The system learns policies for four complex tasks: slippery object handover, block stacking, wine pouring, and steak serving. These tasks require bimanual dexterity, precise control, and touch feedback. The policies are trained using visuotactile data collected from the system, enabling the robot to perform long-horizon, high-precision tasks that are difficult to achieve without multifingered dexterity and touch feedback. The system also investigates the effects of dataset size, sensing modality, and visual input preprocessing on policy learning. The results show that vision and touch significantly enhance learning efficiency, policy success rate, and policy robustness. A dataset of a few hundred demonstrations is sufficient for learning effective bimanual dexterous policies.
The system demonstrates natural and human-like skills, showcasing unprecedented dexterity. The policies are trained using a diffusion policy approach, which allows for fast and smooth deployment. The system also includes an asynchronous inference algorithm, which enables parallel execution of the diffusion model prediction and robot execution. The policies are evaluated on four tasks, with success rates ranging from 50% to 100%. The system also shows that touch sensing is critical for the reliable completion of many challenging tasks. The system is open-sourced, with all hardware and software systems and the teleoperation dataset made publicly available for further research and collaboration.This paper presents a bimanual system with multifingered hands and visuotactile data for learning complex dexterous tasks. The system, called HATO, is a low-cost teleoperation setup that uses off-the-shelf hardware and software to collect visuotactile data for policy learning. The system includes two UR5 robot arms with Psyonic Ability Hands, which are repurposed prosthetic hands with tactile sensors. Visual data is collected via RGB-D cameras, and tactile data is obtained from the fingertips of the hands. The system uses a Meta Quest 2 platform for teleoperation, with grip buttons for power grasp control and thumbsticks for thumb control.

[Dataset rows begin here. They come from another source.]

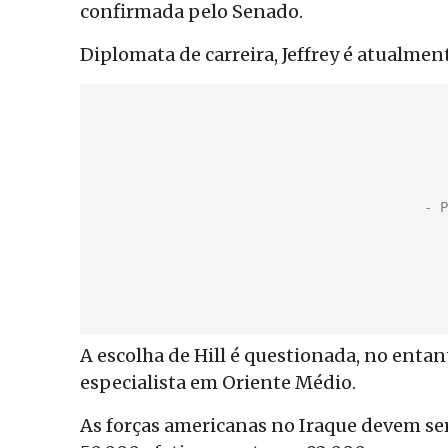
confirmada pelo Senado.
Diplomata de carreira, Jeffrey é atualme
A escolha de Hill é questionada, no enta
especialista em Oriente Médio.
As forças americanas no Iraque devem se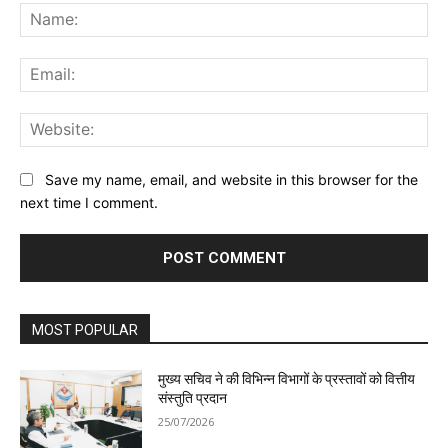
Na
Ema
Web
Save my name, email, and website in this browser for the
next time I comment.
MOST POPULAR
मुख्य सचिव ने की विभिन्न विभागों के प्रस्तावों को वित्तीय
संस्तुति प्रदान
25/07/2026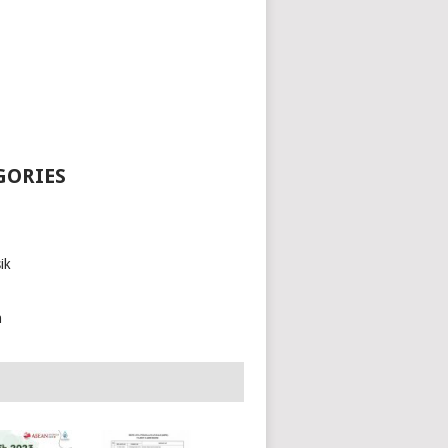
GORIES
ik
h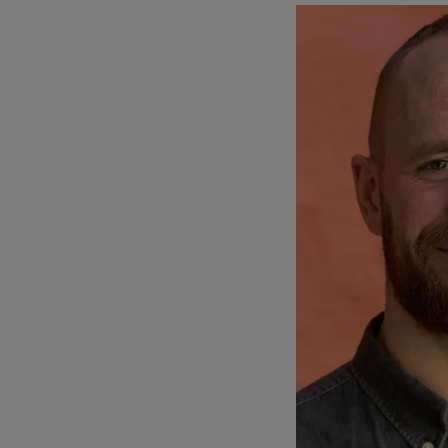
Bilde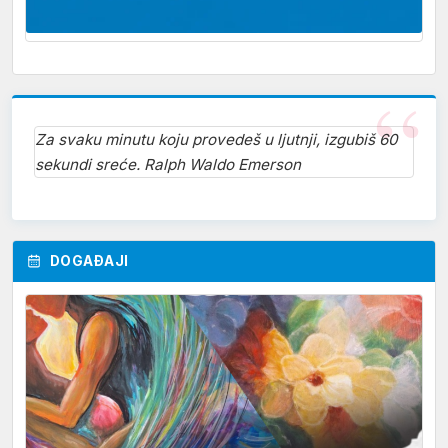
Za svaku minutu koju provedeš u ljutnji, izgubiš 60
sekundi sreće. Ralph Waldo Emerson
DOGAĐAJI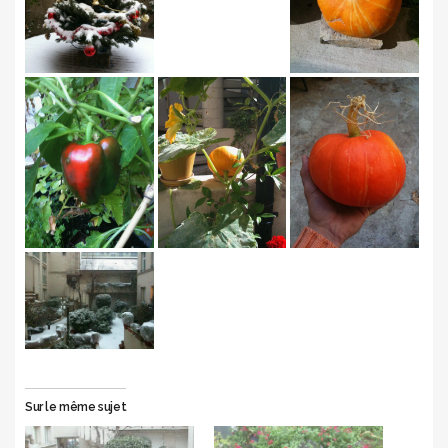
Sur le même sujet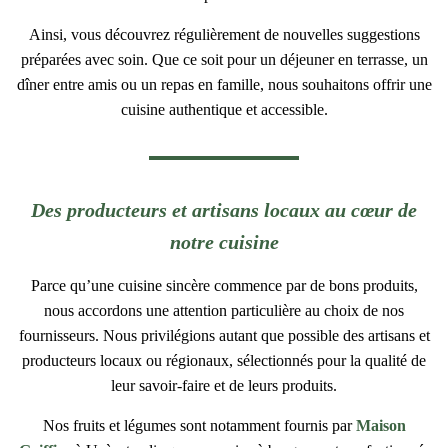
Ainsi, vous découvrez régulièrement de nouvelles suggestions
préparées avec soin. Que ce soit pour un déjeuner en terrasse, un
dîner entre amis ou un repas en famille, nous souhaitons offrir une
cuisine authentique et accessible.
Des producteurs et artisans locaux au cœur de
notre cuisine
Parce qu’une cuisine sincère commence par de bons produits,
nous accordons une attention particulière au choix de nos
fournisseurs. Nous privilégions autant que possible des artisans et
producteurs locaux ou régionaux, sélectionnés pour la qualité de
leur savoir-faire et de leurs produits.
Nos fruits et légumes sont notamment fournis par
Maison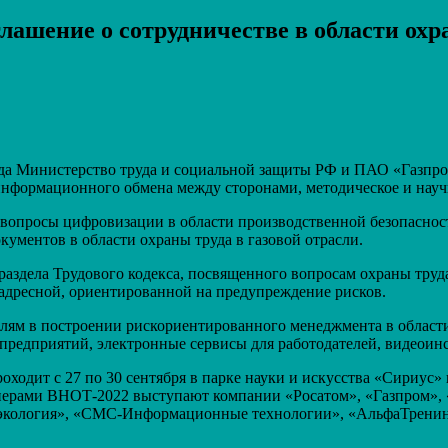
лашение о сотрудничестве в области охр
Распечатать
руда Министерство труда и социальной защиты РФ и ПАО «Газпр
нформационного обмена между сторонами, методическое и научн
 вопросы цифровизации в области производственной безопасност
ументов в области охраны труда в газовой отрасли.
раздела Трудового кодекса, посвященного вопросам охраны труд
 адресной, ориентированной на предупреждение рисков.
елям в построении рискориентированного менеджмента в области
 предприятий, электронные сервисы для работодателей, видеоин
оходит с 27 по 30 сентября в парке науки и искусства «Сириус
тнерами ВНОТ-2022 выступают компании «Росатом», «Газпром»,
и экология», «СМС-Информационные технологии», «АльфаТренин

The system learns policies for four complex tasks: slippery object handover, block stacking, wine pouring, and steak serving. These tasks require bimanual dexterity, precise control, and touch feedback. The policies are trained using visuotactile data collected from the system, enabling the robot to perform long-horizon, high-precision tasks that are difficult to achieve without multifingered dexterity and touch feedback. The system also investigates the effects of dataset size, sensing modality, and visual input preprocessing on policy learning. The results show that vision and touch significantly enhance learning efficiency, policy success rate, and policy robustness. A dataset of a few hundred demonstrations is sufficient for learning effective bimanual dexterous policies.
The system demonstrates natural and human-like skills, showcasing unprecedented dexterity. The policies are trained using a diffusion policy approach, which allows for fast and smooth deployment. The system also includes an asynchronous inference algorithm, which enables parallel execution of the diffusion model prediction and robot execution. The policies are evaluated on four tasks, with success rates ranging from 50% to 100%. The system also shows that touch sensing is critical for the reliable completion of many challenging tasks. The system is open-sourced, with all hardware and software systems and the teleoperation dataset made publicly available for further research and collaboration.